Pour ce qui est de la politique de « quotas », présentée par Murielle Pénicaud, il s’agit pour le gouvernement d’accroître le flux d’immigration professionnelle tout en la dirigeant vers les secteurs en demande de main d’œuvre pour des activités souvent peu qualifiées et précaires : hôtellerie-restauration, services à la personne, ou encore le bâtiment.

Une politique critiquée par la droite et l’extrême-droite, qui ont surenchéri contre l’immigration à l’image de Nicolas Bay, député européen RN cité par L’Opinion : « 90 % des étrangers qui entrent légalement en France ne viennent pas pour travailler. Et le gouvernement prétend se donner des airs de fermeté avec des quotas sur 10 % des flux. Il nourrit l’illusion de travailleurs immigrés alors que nous avons des allocataires immigrés. Les seuls quotas qui vaillent, ce sont des objectifs d’expulsion ! »

… pour légitimer les attaques contre les « autres » !

Pourtant, si la droite et l’extrême-droite tentent de présenter le gouvernement comme laxiste sur l’immigration, le projet du gouvernement constitue bien une attaque sur ce terrain. En clair, si le gouvernement souhaite d’un côté faciliter une immigration professionnelle « contrôlée », calquée sur les « besoins de main d’œuvre » des territoires, cet objectif doit permettre de légitimer le durcissement de la politique migratoire, à la fois vis-à-vis de l’immigration irrégulière mais aussi plus largement des demandeurs d’asile.

C’est ainsi qu’il convient de comprendre l’attaque contre les demandeurs d’asile avec l’instauration d’un délai de carence de 3 mois, qui constitue un véritable contresens en termes de santé publique, mais s’inscrit dans cette volonté d’afficher une fermeté vis-à-vis de l’« autre » immigration. Dans le même sens, le gouvernement a mis en avant la nécessité de favoriser les expulsions des déboutés de l’asile : « "Quand nous faisons le choix d’accueillir, nous voulons que l’accueil soit bon. Quand nous faisons le choix de ne pas accueillir", le gouvernement veut "que le retour" soit facilité » résume ainsi l’AFP en citant les propos d’Edouard Philippe. Dans ce cadre, le gouvernement a lancé ce matin l’évacuation des campements du Nord-Est de Paris annoncée hier pour procéder à des expulsions et ainsi afficher sa fermeté, avec aux commandes le Préfet Lallement connu pour avoir dirigé la répression violente des Gilets jaunes pendant la deuxième partie du mouvement.

- _Données à examiner_:
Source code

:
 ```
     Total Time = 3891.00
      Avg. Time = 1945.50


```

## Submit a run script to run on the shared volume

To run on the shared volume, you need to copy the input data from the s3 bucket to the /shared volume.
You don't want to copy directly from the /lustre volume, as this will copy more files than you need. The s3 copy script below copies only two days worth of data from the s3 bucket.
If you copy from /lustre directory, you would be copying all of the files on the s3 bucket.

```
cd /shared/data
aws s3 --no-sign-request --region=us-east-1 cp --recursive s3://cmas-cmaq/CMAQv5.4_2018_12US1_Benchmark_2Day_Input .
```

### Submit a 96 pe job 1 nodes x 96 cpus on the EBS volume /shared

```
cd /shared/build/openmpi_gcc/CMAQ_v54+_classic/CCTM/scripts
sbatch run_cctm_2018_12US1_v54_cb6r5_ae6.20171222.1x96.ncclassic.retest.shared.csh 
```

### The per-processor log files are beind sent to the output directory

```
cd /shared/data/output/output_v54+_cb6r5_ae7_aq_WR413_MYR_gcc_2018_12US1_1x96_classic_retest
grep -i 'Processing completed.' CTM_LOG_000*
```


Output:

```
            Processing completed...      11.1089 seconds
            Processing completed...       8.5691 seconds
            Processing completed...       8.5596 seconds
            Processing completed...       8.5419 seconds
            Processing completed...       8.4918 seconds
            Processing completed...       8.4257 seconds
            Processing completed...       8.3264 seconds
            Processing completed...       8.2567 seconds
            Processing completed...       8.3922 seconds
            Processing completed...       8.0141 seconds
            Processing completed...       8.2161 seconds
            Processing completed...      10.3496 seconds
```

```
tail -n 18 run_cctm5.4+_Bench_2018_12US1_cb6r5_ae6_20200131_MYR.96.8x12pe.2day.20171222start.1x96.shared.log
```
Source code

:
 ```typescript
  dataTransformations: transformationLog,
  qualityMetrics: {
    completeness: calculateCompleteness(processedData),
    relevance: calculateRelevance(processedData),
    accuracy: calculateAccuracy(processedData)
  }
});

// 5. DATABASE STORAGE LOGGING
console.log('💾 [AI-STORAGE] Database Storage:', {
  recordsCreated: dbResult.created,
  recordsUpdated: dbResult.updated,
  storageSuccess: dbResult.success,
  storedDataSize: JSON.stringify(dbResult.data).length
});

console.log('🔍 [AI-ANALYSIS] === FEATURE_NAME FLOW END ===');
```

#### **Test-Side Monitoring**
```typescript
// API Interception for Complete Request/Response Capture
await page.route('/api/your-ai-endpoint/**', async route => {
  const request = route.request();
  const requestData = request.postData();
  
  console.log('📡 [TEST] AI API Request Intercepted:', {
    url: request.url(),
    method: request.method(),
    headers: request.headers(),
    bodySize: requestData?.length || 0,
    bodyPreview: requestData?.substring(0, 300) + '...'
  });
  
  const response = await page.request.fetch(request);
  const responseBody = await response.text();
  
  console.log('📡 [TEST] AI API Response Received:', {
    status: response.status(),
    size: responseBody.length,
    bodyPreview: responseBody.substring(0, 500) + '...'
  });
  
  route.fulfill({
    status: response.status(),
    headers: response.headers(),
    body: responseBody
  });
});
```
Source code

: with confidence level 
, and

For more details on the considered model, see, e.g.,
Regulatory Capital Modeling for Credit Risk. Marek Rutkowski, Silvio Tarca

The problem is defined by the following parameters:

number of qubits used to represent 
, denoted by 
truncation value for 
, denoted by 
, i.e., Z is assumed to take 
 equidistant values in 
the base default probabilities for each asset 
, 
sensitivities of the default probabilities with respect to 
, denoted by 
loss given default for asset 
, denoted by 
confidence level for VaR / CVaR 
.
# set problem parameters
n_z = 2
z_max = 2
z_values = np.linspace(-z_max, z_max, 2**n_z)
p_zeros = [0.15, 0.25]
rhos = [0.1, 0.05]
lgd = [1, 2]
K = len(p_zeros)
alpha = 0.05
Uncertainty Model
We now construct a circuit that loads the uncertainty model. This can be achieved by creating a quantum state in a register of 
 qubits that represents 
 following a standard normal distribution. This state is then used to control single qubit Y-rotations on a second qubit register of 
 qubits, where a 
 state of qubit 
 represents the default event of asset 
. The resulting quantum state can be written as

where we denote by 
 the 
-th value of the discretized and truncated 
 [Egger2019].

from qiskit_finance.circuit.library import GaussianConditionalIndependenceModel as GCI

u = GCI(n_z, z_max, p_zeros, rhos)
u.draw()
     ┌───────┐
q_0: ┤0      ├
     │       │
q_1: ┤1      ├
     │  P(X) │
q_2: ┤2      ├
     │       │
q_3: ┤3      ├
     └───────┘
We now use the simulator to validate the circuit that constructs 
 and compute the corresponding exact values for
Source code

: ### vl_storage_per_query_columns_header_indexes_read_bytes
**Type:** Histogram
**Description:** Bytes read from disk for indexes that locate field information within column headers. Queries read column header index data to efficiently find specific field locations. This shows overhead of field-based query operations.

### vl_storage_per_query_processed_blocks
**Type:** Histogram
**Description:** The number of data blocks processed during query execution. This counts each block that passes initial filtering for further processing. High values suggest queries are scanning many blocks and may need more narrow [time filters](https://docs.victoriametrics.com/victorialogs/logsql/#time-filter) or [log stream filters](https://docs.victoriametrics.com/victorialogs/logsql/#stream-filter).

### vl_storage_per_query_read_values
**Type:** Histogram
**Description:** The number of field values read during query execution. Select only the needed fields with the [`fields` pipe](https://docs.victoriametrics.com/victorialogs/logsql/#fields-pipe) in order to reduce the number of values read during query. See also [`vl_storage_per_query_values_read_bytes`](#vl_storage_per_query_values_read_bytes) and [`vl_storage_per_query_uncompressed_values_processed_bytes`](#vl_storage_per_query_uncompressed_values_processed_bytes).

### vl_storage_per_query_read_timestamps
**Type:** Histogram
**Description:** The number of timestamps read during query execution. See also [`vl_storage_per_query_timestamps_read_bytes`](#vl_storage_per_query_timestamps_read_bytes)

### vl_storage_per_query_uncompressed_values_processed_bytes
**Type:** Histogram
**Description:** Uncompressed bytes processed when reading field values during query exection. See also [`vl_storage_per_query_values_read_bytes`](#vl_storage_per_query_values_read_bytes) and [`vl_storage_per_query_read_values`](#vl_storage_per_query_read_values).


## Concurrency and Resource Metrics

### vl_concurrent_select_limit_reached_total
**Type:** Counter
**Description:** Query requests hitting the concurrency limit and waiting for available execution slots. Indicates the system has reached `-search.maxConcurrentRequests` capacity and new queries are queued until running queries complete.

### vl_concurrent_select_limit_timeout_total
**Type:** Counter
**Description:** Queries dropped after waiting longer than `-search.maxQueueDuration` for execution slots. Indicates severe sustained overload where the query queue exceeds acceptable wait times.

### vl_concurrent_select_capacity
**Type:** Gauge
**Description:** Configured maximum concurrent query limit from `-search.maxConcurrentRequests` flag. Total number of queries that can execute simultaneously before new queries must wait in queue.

- _Questions_:
• a. Relevez toutes les personnes désignées par leur nom dans l'extrait sur la politique migratoire.
• b. Prolongez l'extrait sur la politique migratoire du gouvernement en reprenant après sa dernière phrase.
Les items n'ont aucun rapport avec l'extrait.

- _Réponses_:
• a. Murielle Pénicaud, Nicolas Bay, Edouard Philippe, le Préfet Lallement

• b.
Pour les associations, le plan du gouvernement s’inscrit ainsi dans une opposition claire entre une « bonne et une mauvaise immigration ». S’ils mettent en avant le danger que comporte le fait de mettre la question des « quotas » dans le débat public, ils soulignent ainsi le débat que semble vouloir ouvrir le gouvernement en filigrane. « Est-ce que cela n’annonce pas derrière l’ouverture d’un autre débat pour toucher à l’immigration familiale ou au droit d’asile ? », s’interroge ainsi Pierre Henry, directeur général de France Terre d’asile.

Après la vague islamophobe, le gouvernement passe à l’offensive contre l’immigration

En définitive, il s’agit donc pour le gouvernement d’afficher sa volonté de « maîtriser » l’immigration pour mieux donner des gages à l’électorat de droite, tout en continuant de se présenter comme une opposition face à Marine Le Pen. Pour cela, il s’appuie sur une posture duale, associant accueil d’une immigration « maîtrisée » et « contrôlée » en fonction des besoins du patronat, et dureté contre l’immigration irrégulière et même contre les demandeurs d’asile, qu’il avait déjà attaqué avec la Loi Asile et Immigration.

Si celles-ci tentent de présenter sa position comme équilibrée, les mesures du gouvernement constituent bien une attaque contre l’immigration et l’ensemble des exilés. Une attaque vouée, par ailleurs, à être amplifiée par la vague d’attaques raciste que le discours du gouvernement sur le terrain du RN ne manquera pas de susciter en donnant des ailes à l’extrême-droite. Les annonces ont ainsi d’ores et déjà entraîné une surenchère à droite et à l’extrême-droite, d’Eric Ciotti à Marine Le Pen, qui dénoncent un « enfumage » tout en saluant l’introduction de « quotas »...

Un débordement sur sa droite qui arrange bien Emmanuel Macron, pompier pyromane alimentant le débat public en débats réactionnaires pour mieux consolider sa posture d’opposition tout en menant un agenda sécuritaire et répressif.